**Input**
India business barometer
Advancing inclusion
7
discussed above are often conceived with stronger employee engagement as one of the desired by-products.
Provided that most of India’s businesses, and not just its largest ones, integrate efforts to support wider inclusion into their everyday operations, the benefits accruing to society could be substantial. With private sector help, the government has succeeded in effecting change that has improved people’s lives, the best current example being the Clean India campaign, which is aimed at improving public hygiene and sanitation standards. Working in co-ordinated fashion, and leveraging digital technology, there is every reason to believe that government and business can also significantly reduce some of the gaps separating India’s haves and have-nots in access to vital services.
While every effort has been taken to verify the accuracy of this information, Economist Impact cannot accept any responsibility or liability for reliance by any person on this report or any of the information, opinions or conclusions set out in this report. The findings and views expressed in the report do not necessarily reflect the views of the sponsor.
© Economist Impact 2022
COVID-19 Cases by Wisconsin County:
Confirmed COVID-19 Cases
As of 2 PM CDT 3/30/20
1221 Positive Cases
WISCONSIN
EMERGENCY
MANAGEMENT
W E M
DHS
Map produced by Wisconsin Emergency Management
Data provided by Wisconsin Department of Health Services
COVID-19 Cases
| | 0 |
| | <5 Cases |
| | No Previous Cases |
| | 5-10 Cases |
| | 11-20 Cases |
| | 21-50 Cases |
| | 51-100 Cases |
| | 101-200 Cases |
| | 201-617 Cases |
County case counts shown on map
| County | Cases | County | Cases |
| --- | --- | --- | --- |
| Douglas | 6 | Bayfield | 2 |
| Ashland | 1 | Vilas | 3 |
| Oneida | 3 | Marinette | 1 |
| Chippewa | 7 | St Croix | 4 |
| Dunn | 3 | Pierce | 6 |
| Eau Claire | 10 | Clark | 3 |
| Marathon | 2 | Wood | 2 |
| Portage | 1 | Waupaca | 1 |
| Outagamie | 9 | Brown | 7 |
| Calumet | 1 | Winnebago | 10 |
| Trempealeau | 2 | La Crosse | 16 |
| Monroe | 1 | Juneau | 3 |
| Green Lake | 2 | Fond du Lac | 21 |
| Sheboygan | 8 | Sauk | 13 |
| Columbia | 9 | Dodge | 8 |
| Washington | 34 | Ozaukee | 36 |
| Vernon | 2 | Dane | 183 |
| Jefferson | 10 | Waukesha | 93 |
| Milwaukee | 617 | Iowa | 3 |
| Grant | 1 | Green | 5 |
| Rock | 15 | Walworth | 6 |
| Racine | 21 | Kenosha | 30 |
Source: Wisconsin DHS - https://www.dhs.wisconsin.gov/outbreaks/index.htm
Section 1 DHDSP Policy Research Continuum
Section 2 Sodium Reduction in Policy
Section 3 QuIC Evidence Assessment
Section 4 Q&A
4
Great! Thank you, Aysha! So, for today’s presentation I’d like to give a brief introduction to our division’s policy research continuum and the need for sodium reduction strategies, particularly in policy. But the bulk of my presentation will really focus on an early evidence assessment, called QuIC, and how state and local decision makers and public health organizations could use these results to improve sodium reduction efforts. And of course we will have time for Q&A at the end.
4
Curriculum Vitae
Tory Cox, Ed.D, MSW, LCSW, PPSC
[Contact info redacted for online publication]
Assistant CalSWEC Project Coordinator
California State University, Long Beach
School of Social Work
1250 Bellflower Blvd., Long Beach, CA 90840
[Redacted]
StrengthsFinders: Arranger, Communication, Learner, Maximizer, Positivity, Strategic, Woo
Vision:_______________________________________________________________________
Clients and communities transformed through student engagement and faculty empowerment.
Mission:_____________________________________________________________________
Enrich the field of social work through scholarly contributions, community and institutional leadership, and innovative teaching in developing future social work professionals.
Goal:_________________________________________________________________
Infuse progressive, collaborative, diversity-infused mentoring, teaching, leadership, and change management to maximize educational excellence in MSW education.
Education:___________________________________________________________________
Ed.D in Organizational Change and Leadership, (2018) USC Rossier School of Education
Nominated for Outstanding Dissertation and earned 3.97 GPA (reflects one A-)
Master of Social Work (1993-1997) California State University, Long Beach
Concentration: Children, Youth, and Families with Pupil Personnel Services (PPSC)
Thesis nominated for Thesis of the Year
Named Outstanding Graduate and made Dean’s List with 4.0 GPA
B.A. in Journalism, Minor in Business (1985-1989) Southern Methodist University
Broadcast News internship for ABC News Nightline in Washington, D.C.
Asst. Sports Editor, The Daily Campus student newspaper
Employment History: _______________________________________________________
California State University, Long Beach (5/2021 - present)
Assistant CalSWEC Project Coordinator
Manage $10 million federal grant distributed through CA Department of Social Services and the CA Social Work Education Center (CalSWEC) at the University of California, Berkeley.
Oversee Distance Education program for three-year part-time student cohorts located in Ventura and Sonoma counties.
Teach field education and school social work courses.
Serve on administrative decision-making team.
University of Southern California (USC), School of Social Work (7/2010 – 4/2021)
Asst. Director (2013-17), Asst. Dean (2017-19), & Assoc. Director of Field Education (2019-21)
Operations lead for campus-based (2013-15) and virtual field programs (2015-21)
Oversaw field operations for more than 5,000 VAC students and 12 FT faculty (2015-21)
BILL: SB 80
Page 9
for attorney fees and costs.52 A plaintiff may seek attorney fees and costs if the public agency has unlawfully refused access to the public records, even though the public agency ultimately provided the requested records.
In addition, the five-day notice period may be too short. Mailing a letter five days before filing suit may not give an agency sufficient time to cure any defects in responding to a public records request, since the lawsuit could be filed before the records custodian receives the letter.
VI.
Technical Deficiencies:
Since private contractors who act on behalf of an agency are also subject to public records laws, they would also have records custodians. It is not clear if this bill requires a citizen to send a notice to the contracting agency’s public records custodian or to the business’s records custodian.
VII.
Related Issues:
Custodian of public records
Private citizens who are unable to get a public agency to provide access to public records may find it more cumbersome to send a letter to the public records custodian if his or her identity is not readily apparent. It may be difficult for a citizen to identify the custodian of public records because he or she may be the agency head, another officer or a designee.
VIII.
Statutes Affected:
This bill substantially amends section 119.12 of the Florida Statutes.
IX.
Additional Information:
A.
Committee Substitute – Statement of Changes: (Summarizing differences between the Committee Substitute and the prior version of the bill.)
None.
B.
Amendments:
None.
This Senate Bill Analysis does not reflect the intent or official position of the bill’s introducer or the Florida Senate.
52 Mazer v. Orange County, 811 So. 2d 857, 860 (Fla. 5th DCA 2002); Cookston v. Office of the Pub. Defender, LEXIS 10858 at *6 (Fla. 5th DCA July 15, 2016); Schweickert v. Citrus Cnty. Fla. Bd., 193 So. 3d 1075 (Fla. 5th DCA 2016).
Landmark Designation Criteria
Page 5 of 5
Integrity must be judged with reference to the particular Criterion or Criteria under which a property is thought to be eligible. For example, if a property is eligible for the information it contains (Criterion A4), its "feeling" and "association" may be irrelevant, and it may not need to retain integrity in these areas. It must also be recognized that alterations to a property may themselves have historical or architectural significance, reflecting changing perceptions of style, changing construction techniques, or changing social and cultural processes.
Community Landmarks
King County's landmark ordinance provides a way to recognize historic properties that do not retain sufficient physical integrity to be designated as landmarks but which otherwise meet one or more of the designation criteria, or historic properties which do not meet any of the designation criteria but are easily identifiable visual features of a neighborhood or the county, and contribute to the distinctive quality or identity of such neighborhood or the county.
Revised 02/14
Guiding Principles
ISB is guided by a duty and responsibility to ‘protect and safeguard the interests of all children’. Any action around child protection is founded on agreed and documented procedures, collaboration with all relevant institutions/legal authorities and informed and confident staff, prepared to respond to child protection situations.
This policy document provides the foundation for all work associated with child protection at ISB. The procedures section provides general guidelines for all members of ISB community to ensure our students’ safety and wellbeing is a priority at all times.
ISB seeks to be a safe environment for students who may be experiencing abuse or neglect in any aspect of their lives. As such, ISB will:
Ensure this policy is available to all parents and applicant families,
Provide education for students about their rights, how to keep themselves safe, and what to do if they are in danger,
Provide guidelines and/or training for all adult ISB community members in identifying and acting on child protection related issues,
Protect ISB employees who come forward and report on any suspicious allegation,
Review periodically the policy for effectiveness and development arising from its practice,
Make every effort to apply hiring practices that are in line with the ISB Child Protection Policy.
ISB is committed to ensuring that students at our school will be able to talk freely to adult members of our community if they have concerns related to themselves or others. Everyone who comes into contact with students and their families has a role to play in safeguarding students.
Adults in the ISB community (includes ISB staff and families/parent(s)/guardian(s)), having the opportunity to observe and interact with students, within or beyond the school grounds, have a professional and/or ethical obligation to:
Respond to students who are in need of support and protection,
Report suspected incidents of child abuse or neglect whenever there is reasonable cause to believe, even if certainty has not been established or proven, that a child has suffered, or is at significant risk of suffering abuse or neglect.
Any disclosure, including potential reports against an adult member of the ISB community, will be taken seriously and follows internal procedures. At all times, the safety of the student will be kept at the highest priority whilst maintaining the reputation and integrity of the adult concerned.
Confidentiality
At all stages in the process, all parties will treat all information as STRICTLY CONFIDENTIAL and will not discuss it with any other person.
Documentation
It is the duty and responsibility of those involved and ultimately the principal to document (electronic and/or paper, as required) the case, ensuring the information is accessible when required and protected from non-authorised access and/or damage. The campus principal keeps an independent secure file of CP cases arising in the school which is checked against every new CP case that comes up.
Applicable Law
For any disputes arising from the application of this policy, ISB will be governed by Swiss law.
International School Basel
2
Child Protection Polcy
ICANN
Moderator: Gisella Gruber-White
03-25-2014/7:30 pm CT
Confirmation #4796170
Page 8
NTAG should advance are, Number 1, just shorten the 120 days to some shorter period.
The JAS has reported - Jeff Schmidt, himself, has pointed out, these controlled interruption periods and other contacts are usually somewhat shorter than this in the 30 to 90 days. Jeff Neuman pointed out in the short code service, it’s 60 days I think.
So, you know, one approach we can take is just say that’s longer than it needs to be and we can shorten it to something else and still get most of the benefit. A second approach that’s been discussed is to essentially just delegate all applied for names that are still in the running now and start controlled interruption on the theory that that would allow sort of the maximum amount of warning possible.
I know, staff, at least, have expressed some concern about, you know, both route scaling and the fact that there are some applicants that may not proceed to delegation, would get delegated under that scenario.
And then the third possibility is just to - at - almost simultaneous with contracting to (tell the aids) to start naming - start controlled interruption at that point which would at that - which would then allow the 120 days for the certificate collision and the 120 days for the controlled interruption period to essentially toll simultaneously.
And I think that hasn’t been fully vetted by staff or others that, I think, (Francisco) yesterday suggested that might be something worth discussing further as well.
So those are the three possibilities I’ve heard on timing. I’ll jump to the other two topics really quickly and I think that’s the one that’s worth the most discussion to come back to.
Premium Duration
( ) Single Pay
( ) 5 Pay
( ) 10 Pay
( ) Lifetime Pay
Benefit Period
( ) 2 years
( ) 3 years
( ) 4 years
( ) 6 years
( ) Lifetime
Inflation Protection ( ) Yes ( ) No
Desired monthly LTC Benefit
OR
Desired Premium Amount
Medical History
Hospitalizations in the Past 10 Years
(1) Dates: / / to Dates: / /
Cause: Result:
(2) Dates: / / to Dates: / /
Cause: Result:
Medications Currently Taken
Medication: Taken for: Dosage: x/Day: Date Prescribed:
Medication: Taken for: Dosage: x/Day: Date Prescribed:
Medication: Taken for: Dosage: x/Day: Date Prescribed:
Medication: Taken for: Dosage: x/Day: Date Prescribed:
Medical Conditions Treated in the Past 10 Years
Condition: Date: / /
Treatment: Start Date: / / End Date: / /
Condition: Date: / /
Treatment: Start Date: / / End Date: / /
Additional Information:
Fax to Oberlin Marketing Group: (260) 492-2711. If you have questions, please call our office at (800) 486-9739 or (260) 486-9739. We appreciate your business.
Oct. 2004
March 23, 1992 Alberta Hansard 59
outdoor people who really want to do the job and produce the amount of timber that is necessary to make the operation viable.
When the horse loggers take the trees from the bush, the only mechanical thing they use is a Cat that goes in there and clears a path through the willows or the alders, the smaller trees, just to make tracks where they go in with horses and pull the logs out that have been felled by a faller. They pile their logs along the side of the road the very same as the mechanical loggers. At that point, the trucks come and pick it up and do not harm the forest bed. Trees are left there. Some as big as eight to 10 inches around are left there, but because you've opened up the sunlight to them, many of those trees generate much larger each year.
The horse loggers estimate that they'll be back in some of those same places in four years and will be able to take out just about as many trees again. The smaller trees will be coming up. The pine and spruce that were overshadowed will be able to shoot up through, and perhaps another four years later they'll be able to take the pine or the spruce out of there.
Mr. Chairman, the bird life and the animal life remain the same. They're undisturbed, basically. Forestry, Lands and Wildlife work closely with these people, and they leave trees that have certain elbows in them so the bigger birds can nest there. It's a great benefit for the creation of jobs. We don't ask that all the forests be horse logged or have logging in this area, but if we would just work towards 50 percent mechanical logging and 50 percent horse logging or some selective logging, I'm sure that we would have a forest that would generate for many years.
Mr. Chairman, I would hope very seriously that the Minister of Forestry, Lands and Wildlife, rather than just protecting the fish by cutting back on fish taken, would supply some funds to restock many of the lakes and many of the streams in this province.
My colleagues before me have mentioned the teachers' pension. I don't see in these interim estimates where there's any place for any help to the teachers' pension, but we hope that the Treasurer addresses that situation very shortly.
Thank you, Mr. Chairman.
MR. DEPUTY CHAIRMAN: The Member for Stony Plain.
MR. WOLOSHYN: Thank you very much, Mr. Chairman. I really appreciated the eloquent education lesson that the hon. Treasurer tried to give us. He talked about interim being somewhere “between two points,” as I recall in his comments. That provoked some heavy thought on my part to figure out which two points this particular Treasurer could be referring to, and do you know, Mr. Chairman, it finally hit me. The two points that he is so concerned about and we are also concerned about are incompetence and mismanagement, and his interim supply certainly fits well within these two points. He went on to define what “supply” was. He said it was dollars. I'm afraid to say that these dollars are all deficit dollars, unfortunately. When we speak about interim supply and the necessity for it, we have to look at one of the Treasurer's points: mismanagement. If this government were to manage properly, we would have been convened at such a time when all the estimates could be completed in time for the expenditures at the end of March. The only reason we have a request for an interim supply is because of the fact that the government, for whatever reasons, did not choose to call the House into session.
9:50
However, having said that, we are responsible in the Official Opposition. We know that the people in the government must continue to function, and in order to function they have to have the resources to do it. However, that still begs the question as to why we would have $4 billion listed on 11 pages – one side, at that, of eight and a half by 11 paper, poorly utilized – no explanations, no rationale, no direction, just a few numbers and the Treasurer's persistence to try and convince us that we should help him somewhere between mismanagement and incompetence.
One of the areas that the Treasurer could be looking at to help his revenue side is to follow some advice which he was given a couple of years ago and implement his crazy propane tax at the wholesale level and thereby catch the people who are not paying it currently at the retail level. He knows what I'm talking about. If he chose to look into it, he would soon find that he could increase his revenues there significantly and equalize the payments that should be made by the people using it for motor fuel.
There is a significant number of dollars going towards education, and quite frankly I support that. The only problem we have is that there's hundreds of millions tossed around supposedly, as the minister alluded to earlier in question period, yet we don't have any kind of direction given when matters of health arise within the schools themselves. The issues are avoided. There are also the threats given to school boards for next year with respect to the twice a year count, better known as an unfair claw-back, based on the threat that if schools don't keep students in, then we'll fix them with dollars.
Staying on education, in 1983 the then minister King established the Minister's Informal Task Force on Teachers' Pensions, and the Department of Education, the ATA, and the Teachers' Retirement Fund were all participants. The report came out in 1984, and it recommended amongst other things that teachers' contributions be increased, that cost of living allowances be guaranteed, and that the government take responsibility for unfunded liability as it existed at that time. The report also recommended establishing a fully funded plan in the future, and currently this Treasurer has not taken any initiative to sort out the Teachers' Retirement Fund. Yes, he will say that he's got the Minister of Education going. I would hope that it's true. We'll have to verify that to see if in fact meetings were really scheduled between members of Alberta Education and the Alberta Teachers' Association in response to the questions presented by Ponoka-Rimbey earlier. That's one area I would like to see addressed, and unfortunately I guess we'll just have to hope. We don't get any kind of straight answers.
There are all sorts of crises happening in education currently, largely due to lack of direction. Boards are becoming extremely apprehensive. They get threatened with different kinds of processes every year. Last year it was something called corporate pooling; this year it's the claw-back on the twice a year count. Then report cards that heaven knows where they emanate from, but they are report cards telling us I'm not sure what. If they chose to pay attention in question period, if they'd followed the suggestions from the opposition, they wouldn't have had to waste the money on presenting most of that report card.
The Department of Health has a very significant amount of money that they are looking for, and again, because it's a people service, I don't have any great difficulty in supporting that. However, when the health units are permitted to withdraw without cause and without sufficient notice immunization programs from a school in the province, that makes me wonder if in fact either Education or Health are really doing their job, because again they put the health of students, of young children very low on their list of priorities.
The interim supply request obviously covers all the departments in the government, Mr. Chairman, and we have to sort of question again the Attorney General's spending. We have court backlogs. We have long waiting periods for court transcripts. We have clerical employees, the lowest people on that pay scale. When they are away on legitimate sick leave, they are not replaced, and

**Activity**
Wherever the line holding "March 23, 1992 Alberta Hansard 59" falls in the entries above, copy exactly from it through the line holding "outdoor people who", inclusive, and add nothing.

**Solution**
March 23, 1992 Alberta Hansard 59
outdoor people who really want to do the job and produce the amount of timber that is necessary to make the operation viable.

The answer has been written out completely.